In recent years, psychiatric service providers across Massachusetts have struggled with payment issues. The reimbursement problem has forced many to revaluate their programs and in some cases, seek new strategies for maintaining quality care, especially for younger patients.
The latest to restructure its services is Cambridge Health Alliance, who on April 3, 2013, announced it would be integrating its child assessment unit with its adolescent assessment unit by the fall. The combined unit comes as a result of both economic realities and on-going societal perceptions.
“I think society has always been reluctant to know how to treat mental illnesses,” says Jay Burke, Ph.D., CHA’s chairman and chief of the department of psychiatry. “And safety net providers like us have had similar problems as other providers in the area with an unfortunate history of poor payments.”
After reviewing the two units, both of which have provided inpatient psychiatric care with 27 beds for ages 3-18, CHA decided to integrate the units to one combined Child & Adolescent Assessment Unit (CAAU). Set to open in October, the renovated unit would include16 beds for patients ages 8-18.
Citing inadequate payments “from all payers for these services,” CHA spokesman David Cecere says the integrated unit allows the organization to care for “the largest number of patients within the constraints of our limited resources.”
“We take great pride in offering behavioral health services to a significant spectrum of ages,” says Cecere. “This move is consistent with the state’s strategy to shift behavioral health care to outpatient, community settings close to where patients live.”

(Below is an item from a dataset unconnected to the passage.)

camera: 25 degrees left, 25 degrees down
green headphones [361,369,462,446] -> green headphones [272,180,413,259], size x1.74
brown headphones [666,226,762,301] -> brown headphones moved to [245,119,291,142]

That move signals what Burke calls a proactive effort, one he hopes, in turn, will reduce the number of youth needing hospitalization. Most of the other units in the area, he says, already provide care in an integrated child and adolescent psychiatry unit.

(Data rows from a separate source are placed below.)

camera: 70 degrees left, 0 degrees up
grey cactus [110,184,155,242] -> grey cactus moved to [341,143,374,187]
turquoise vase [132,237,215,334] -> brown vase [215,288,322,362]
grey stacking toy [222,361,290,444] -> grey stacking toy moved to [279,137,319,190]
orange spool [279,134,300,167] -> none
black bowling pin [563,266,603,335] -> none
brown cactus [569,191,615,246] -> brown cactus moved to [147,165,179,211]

CHA is one of the few acute care hospital in Eastern Massachusetts that still operates two separate units. Seventy percent of its child and adolescent psychiatry inpatients come from outside the area and only about 15 percent are CHA primary care patients.
“Eight percent of our child and adolescent inpatient psychiatry patients are under age eight while the staffing and permanent programmatic needs for this age group are substantial,” Cecere says. “The proposed 8-18 age range that the (new) integrated unit would serve accounts for more than 92 percent of the inpatient and child population we have cared for in the two units during the last two years.”
As CHA expands in other programs, it will maintain its partnerships with other community agencies for inpatient psychiatry services and outpatient psychiatric care, according to Burke. He says state programs have been effective and will continue to provide services that help reduce the need to hospitalize younger children.
“No one wants to reduce access to services,” Burke says. “CHA has maintained its commitment to serving the population within the means we’re provided by the payers, but we all need to advocate for adequate services for children and adults with any of these disorders.”